[Items listed in a dataset]
»»

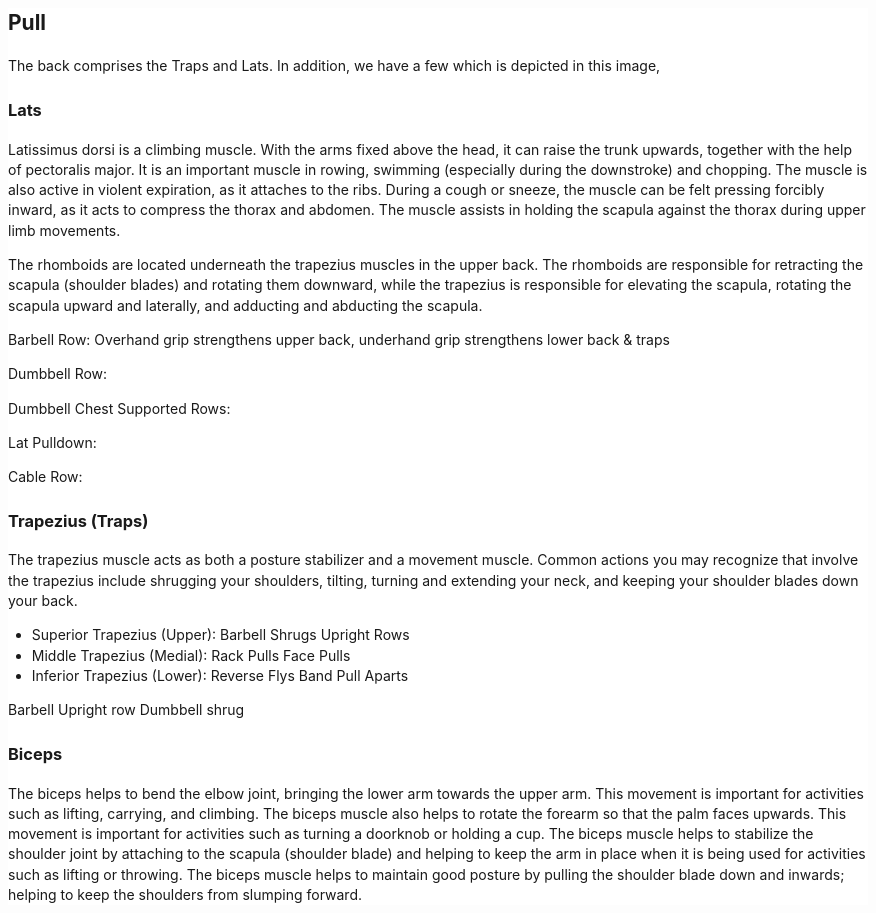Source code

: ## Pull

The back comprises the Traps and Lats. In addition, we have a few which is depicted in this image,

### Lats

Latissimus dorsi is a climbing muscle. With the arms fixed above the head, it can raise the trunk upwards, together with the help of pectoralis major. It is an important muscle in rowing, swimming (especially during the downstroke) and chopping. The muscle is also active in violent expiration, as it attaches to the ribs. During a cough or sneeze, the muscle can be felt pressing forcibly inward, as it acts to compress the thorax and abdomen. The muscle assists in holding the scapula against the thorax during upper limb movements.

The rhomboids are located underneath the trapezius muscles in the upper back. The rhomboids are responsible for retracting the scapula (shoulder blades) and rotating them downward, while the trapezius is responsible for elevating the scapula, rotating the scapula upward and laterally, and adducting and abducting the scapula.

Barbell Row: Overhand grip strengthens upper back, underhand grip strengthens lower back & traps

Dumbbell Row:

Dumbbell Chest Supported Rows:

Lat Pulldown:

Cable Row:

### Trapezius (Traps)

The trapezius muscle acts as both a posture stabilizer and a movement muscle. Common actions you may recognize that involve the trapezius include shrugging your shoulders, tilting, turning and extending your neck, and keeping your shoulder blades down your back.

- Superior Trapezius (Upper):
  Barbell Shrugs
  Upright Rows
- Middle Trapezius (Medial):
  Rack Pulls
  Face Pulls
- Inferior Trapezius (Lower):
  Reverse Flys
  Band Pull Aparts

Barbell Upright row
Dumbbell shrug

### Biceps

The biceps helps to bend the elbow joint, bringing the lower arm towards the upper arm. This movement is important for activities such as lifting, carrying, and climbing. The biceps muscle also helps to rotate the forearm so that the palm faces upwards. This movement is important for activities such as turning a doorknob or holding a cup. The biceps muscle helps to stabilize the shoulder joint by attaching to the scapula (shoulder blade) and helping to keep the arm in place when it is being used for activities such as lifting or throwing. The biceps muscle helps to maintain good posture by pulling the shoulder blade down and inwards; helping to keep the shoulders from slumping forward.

««

All lines with the string "important" must be copied from the data.

Latissimus dorsi is a climbing muscle. With the arms fixed above the head, it can raise the trunk upwards, together with the help of pectoralis major. It is an important muscle in rowing, swimming (especially during the downstroke) and chopping. The muscle is also active in violent expiration, as it attaches to the ribs. During a cough or sneeze, the muscle can be felt pressing forcibly inward, as it acts to compress the thorax and abdomen. The muscle assists in holding the scapula against the thorax during upper limb movements.
The biceps helps to bend the elbow joint, bringing the lower arm towards the upper arm. This movement is important for activities such as lifting, carrying, and climbing. The biceps muscle also helps to rotate the forearm so that the palm faces upwards. This movement is important for activities such as turning a doorknob or holding a cup. The biceps muscle helps to stabilize the shoulder joint by attaching to the scapula (shoulder blade) and helping to keep the arm in place when it is being used for activities such as lifting or throwing. The biceps muscle helps to maintain good posture by pulling the shoulder blade down and inwards; helping to keep the shoulders from slumping forward.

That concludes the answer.